El grito «¡Han matado al emperador!» recorrió Roma como el estallido de un relámpago en el cielo del mediodía. La gente se quedó paralizada, pero al cabo de un instante, arrastrada por una desesperada rebeldía, un conato de auténtica revuelta, se precipitó impulsivamente por las calles desde todos los barrios de la ciudad, llamándose unos a otros. El grito «¡Lo han asesinado!» hacía salir a otros de las tabernas, las casas, los talleres, los mercados, y todos corrían instintivamente, como manadas ingobernables, hacia el Foro, la Curia, la domus del emperador. Se formó un caos: carromatos abandonados en la calle, bancos volcados… Los vigiles fueron arrollados por la marea aullante que subía; las cohortes pretorianas, pilladas por sorpresa, no pudieron mantener enteras sus filas. En unos minutos, la muchedumbre enfurecida llenó el Foro, rodeó y sitió la Curia.

Los pretorianos formaban desesperadamente una barrera. Asiático intentaba transmitir la orden de no reaccionar con violencia, pues en un momento la furia podía transformarse en insurrección: «Que no se vea sangre, que no haya muertos…». Algunos ya arrojaban piedras o empuñaban armas improvisadas: palos, varas de hierro, lo que encontraban.

La caballería de Sabino no pudo abrirse paso en medio de aquel desorden, los caballos se encabritaron, tuvo que retroceder. Mientras tanto, en el Foro la muchedumbre se incrementaba con los que afluían de todas las calles y desbordaba escalinatas, balaustradas, columnas, estatuas. En la historia de Roma jamás volvería a estallar una indignación popular semejante tras la muerte violenta de un emperador. Y eso debería haber sugerido a los historiadores alguna reflexión.

Cónsules y senadores, que habían esperado bullendo de júbilo, se echaron a temblar. El anciano Claudio -al que Calixto había metido en el complot- se escondió, aterrorizado, en un trastero del palacio, no se sintió seguro ni siquiera allí y fue a acurrucarse en un rincón del desván.

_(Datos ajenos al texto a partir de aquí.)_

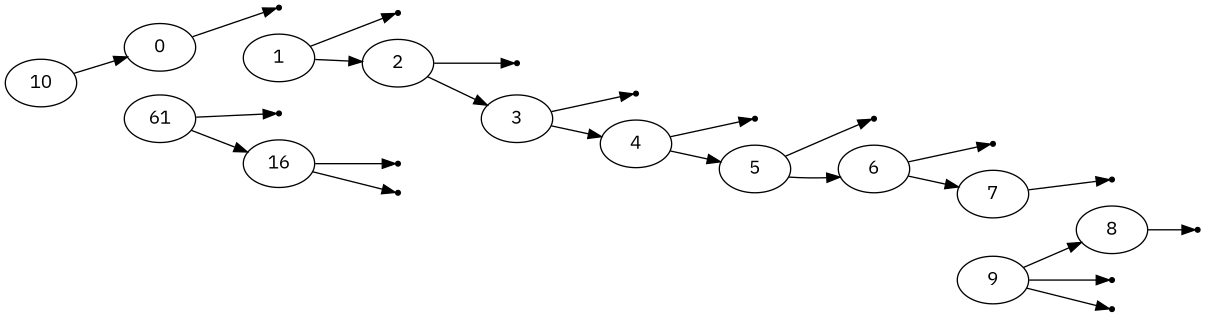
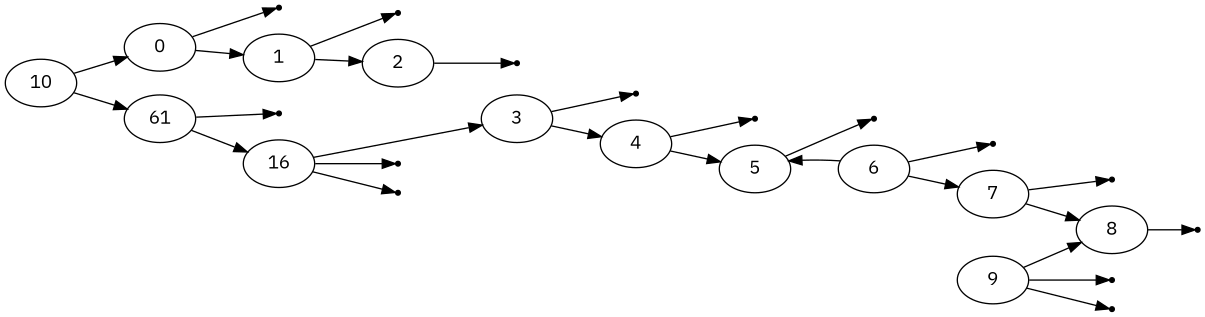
  digraph {
    fontname="IBM Plex Sans"
    rankdir=LR
    node [fontname="IBM Plex Sans" shape=point]
    edge [fontname="IBM Plex Sans"]
    10 [shape=""]
    0 [shape=""]
    n3 [label=61 shape=""]
    null0
    1 [shape=""]
    null11
    n7 [label=16 shape=""]
    null1
    2 [shape=""]
    null2
    3 [shape=""]
    null3
    4 [shape=""]
    null4
    5 [shape=""]
    null5
    6 [shape=""]
    null6
    7 [shape=""]
    null7
    8 [shape=""]
    null8
    9 [shape=""]
    null9
    null10
    null12
    null13
    10 -> 0
+   10 -> n3
    0 -> null0
+   0 -> 1
    n3 -> null11
    n3 -> n7
    1 -> null1
    1 -> 2
    n7 -> null12
    n7 -> null13
    2 -> null2
-   2 -> 3
+   n7 -> 3
    3 -> null3
    3 -> 4
    4 -> null4
    4 -> 5
    5 -> null5
-   5 -> 6
+   6 -> 5
    6 -> null6
    6 -> 7
    7 -> null7
+   7 -> 8
    8 -> null8
    9 -> 8
    9 -> null9
    9 -> null10
  }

Los senadores huyeron tumultuosamente para congregarse en el sagrado Capitolio, más fácil de defender que la Curia Julia, en el Foro, y nunca la gloriosa pero empinada vía Sacra había sido subida tan deprisa. Sin embargo, no se salvaron gracias a su indecorosa retirada, sino a los pactos secretos del previsor Calixto, porque cuatro cohortes acudieron rápidamente para proteger el nuevo poder y rodearon el Capitolio con una consigna que, en lo sucesivo, en casi todos los derrocamientos de régimen se encontraría productivo utilizar: «Libertas».

Entonces Asiático declaró que había que enfrentarse a la multitud, hablar. En medio de la desesperación, dos o tres animosos senadores se ofrecieron y, protegidos por los pretorianos, aparecieron en lo alto de la escalinata del templo. Entre ellos brilló la elocuente demagogia del senador Saturnino y la potencia de su voz, que se superponía a los insultos.

– Roma está al borde del hambre -anunció, dejando petrificadas a las aullantes primeras filas-. Las reservas de grano se han acabado -dijo a voz en cuello- porque ese «muchacho», con sus despilfarros sin tino, ha dejado depósitos y almacenes vacíos.

La multitud se sintió confundida, dudó, pues los repartos gratuitos de grano a la plebe romana eran desde hacía años una feliz costumbre. Saturnino anunció potentemente que los senadores estaban interviniendo: un convoy de naves procedente de Egipto estaba a punto de llegar; montañas de grano iban a ser repartidas. Y añadió -mendaz escapatoria de numerosos futuros gobiernos en desesperadas dificultades- que también bajarían los impuestos.

La multitud se bamboleaba. Unos escuadrones de caballería irrumpieron en la plaza y se abrieron paso entre la gente, que retrocedía huyendo de los cascos de los caballos. Detrás de la caballería aparecieron las cohortes pretorianas que habían quedado bloqueadas. Desde lo alto del Capitolio, los senadores asediados vieron que la gente, con un movimiento de marea, refluía, se alejaba corriendo por las callejas. La caballería la persiguió y la empujó hacia la Subura.

– Nos hemos salido con la nuestra -dijo Valerio Asiático, olvidando su refinado latín.